House Republicans said they were confident that President Bush's plan allowing religious charities to compete for federal funds would pass by week's end. Their remarks came after GOP leadership abruptly pulled the bill when moderates complained it would preempt laws banning discrimination in hiring. Officials said the leadership and critics planned to address disagreements in House-Senate compromise talks.

Unexpectedly cool weather in the West has led to an abundance of electricity in California, prompting the state to sell surplus power for much less than it paid in its haste to fend off summer blackouts, reports said.
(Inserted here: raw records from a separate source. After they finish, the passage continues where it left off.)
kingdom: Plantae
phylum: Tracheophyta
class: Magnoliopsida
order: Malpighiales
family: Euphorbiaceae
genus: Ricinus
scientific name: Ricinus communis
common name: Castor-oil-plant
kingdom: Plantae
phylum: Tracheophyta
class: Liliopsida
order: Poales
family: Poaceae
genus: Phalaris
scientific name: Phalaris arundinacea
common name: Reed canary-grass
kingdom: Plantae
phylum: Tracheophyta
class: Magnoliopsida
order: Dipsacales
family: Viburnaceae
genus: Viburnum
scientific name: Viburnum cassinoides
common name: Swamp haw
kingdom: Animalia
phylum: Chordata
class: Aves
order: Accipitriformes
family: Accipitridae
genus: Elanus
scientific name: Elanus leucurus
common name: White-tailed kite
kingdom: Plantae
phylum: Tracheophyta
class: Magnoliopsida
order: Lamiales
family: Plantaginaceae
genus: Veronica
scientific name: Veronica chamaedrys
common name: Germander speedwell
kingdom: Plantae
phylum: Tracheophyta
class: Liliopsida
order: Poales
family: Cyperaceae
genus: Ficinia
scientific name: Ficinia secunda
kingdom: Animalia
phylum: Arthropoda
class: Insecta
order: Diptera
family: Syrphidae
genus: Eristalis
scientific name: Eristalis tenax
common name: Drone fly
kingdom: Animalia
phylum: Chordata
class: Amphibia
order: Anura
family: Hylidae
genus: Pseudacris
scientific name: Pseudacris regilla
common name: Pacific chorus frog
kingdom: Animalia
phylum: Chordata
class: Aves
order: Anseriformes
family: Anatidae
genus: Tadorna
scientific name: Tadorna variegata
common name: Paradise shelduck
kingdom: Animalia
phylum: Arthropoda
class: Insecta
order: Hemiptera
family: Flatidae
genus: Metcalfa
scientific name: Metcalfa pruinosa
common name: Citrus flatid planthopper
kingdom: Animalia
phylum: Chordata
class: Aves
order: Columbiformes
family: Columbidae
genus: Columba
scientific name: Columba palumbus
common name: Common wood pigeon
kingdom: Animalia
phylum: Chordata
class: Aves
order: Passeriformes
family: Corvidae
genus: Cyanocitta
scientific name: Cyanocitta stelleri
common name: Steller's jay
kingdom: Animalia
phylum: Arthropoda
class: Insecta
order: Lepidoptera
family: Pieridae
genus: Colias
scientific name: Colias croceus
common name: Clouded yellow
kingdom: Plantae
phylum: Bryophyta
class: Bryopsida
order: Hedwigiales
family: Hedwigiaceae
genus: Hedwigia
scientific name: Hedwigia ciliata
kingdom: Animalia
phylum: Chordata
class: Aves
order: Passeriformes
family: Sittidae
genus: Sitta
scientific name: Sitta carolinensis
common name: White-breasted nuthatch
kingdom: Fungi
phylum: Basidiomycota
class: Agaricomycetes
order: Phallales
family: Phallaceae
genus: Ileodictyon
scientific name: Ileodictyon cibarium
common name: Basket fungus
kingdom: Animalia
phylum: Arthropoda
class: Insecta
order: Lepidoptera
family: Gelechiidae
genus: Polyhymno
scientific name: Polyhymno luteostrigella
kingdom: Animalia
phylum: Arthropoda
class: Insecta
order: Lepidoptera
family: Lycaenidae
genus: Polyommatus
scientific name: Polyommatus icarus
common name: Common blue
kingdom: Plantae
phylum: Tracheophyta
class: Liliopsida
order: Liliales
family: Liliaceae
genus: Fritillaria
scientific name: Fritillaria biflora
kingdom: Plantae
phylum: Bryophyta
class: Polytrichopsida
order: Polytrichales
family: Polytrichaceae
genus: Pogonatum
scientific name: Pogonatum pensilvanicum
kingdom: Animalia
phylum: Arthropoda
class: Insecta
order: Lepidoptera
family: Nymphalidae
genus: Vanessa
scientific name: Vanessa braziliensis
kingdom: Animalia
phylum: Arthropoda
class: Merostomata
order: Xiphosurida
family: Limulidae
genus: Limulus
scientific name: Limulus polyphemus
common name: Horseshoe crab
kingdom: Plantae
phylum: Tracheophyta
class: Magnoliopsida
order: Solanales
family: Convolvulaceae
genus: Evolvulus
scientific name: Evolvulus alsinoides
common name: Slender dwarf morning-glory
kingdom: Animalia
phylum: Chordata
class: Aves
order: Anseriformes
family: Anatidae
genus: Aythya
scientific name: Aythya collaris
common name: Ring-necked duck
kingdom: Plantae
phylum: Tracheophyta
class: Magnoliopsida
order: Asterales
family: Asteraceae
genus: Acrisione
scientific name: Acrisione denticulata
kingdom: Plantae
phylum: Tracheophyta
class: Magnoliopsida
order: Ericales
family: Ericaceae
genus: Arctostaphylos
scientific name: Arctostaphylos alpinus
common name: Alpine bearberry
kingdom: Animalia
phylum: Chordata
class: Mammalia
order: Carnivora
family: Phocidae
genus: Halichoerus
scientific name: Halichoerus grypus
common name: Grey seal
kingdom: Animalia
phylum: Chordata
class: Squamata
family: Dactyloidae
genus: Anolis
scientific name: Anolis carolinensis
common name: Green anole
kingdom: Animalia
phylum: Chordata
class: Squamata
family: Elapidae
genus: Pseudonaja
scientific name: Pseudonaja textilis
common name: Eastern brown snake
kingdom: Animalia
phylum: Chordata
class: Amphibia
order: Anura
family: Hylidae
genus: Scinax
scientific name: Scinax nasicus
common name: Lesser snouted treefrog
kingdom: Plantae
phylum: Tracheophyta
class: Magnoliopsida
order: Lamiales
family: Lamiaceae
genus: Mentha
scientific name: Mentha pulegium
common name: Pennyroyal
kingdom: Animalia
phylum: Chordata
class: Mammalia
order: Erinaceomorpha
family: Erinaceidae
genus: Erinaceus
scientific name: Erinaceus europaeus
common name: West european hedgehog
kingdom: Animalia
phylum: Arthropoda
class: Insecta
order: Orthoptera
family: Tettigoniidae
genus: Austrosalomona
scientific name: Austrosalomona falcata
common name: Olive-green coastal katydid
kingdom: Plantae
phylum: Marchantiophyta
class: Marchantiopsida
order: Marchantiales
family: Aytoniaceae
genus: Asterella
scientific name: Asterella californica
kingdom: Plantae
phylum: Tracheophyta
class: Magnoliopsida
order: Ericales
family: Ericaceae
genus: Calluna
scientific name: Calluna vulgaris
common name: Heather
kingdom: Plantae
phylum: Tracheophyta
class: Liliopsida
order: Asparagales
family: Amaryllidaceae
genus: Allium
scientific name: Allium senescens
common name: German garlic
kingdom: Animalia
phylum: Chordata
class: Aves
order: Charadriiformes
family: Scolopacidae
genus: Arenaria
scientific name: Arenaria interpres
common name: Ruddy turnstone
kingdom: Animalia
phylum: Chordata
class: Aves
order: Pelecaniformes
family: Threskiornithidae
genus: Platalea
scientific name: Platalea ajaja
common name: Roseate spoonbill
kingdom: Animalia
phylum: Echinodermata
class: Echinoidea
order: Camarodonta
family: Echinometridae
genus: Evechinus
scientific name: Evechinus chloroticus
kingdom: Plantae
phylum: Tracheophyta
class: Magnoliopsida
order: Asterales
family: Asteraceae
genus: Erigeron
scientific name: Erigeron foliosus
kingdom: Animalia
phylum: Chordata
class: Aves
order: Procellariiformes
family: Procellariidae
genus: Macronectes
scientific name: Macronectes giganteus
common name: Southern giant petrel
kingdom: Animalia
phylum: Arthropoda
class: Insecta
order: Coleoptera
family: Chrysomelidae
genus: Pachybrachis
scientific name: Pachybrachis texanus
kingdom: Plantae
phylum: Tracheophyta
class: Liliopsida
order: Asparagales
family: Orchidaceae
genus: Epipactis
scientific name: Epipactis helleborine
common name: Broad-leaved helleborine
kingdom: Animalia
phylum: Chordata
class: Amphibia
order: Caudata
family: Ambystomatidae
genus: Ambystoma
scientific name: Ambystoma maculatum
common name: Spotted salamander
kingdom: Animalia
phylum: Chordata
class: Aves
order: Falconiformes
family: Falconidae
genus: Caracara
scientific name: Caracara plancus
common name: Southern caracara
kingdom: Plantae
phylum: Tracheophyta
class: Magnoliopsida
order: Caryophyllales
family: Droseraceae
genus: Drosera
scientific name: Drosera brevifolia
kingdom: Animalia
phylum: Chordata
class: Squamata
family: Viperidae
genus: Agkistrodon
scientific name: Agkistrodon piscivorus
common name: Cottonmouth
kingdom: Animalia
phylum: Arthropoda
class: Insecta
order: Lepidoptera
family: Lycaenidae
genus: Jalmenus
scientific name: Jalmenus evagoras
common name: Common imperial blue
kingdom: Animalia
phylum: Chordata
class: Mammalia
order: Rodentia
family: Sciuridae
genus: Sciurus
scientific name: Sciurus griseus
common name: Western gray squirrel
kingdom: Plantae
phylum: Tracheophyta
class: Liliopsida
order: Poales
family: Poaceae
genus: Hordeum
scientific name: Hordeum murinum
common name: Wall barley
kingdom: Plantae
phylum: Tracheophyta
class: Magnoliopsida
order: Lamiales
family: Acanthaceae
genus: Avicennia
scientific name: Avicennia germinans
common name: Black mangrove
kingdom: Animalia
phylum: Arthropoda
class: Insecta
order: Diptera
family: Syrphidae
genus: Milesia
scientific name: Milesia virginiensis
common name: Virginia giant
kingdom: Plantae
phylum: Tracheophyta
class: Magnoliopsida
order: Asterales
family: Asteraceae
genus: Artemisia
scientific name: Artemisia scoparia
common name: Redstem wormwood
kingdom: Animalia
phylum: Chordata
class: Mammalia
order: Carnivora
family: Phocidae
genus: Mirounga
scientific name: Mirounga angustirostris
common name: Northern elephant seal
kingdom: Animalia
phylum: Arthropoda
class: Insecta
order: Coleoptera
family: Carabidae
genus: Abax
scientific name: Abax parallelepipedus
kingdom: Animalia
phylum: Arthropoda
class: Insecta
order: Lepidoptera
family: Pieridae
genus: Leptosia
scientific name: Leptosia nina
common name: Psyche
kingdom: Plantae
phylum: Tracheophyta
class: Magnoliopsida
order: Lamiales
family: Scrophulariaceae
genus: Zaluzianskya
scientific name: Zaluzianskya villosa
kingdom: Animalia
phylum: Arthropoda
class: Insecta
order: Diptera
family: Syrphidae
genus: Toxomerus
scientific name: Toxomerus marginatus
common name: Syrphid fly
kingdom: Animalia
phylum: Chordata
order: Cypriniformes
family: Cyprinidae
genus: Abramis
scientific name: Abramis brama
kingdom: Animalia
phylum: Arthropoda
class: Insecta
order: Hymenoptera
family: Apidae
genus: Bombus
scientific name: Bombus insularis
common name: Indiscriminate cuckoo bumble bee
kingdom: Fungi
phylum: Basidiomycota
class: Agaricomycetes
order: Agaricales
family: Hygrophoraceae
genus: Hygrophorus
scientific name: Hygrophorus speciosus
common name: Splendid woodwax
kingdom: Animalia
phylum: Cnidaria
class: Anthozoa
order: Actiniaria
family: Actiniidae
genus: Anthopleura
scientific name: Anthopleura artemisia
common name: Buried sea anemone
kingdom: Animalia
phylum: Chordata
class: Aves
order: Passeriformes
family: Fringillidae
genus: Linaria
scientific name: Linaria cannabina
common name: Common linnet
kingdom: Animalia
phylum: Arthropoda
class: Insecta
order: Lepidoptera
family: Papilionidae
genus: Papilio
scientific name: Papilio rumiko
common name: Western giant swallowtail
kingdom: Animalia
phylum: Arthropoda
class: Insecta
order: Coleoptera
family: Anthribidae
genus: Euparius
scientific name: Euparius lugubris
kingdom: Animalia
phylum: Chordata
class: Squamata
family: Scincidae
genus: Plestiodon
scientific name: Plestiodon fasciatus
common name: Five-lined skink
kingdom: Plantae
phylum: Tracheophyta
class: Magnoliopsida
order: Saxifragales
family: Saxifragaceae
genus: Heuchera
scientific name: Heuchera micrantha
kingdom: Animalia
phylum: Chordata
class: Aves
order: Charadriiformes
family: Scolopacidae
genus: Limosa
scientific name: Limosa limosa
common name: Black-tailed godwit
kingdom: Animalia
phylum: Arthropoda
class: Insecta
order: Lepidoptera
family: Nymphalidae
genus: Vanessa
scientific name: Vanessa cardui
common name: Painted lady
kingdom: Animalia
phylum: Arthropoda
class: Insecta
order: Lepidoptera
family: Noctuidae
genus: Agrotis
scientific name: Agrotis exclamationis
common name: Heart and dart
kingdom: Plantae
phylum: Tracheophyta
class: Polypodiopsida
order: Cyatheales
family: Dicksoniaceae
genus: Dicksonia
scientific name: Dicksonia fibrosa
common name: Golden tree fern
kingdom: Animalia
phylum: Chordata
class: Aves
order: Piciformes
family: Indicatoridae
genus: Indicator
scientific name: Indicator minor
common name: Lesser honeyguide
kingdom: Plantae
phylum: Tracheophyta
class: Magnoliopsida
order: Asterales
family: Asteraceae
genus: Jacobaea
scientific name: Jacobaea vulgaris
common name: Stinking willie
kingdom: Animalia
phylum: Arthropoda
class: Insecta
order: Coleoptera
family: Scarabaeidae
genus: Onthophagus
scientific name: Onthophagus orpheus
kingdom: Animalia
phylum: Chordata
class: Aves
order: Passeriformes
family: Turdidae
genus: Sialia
In some cases, energy bought at an average of $138 per megawatt was being sold for as little as $1 per megawatt, although state officials said $25 was more accurate. They also cautioned that blackouts are still possible if temperatures rise.

In the year's first major vote on the issue of gun control, the House voted 268 to 161 to reject a Democratic plan that would have required the FBI to keep background-check records on buyers for at least the 90 days currently mandated. The vote was a victory for Attorney General John Ashcroft, whose proposal would shorten to one day the time the FBI keeps the records. Critics say that's not enough time to check for fraud, but Ashcroft has argued that a shorter period protects the privacy of legitimate gun buyers.